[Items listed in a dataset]
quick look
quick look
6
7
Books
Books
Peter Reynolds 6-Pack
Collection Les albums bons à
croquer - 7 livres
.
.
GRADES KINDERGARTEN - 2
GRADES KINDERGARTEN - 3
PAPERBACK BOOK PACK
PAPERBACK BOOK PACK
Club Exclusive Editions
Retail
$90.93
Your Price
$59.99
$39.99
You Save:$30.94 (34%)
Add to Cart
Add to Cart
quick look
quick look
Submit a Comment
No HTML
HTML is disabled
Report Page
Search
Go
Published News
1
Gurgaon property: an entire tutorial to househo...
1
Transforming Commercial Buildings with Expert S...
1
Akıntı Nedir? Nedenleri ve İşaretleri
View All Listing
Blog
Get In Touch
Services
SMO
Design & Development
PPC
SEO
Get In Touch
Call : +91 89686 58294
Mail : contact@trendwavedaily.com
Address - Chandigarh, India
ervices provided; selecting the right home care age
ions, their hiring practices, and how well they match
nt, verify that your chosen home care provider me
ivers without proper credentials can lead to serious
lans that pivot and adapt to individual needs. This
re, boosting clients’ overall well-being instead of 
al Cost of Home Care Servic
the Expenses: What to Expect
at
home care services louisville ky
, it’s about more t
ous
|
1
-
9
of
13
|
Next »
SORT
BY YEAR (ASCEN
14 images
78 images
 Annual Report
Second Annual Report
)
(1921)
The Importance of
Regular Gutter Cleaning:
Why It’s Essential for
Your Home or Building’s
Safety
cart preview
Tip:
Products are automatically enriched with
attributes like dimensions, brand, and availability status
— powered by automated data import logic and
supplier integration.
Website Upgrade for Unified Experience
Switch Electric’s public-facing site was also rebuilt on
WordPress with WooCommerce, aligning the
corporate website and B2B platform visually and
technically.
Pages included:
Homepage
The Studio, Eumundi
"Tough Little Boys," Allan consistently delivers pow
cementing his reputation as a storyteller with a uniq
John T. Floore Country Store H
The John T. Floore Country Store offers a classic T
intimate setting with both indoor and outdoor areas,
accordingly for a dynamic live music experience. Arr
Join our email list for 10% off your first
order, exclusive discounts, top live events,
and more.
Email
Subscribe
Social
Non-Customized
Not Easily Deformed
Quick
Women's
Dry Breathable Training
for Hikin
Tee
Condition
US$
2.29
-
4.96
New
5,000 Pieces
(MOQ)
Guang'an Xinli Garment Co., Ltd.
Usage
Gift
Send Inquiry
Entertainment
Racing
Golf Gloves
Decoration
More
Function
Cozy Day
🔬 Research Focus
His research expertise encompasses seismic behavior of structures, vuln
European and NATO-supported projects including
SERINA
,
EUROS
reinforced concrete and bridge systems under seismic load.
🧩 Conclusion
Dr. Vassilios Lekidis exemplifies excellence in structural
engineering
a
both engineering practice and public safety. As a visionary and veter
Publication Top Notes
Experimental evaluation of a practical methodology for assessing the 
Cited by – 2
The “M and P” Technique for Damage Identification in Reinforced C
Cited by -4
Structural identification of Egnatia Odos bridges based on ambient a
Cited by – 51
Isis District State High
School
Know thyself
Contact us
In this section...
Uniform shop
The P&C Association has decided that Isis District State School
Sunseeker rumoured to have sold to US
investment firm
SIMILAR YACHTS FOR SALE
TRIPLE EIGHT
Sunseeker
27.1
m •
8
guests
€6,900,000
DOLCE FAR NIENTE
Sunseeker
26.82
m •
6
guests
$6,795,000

**Exercise aim:**
Please show every line of the records that holds the word "Store".

**Your solution:**
John T. Floore Country Store H
The John T. Floore Country Store offers a classic T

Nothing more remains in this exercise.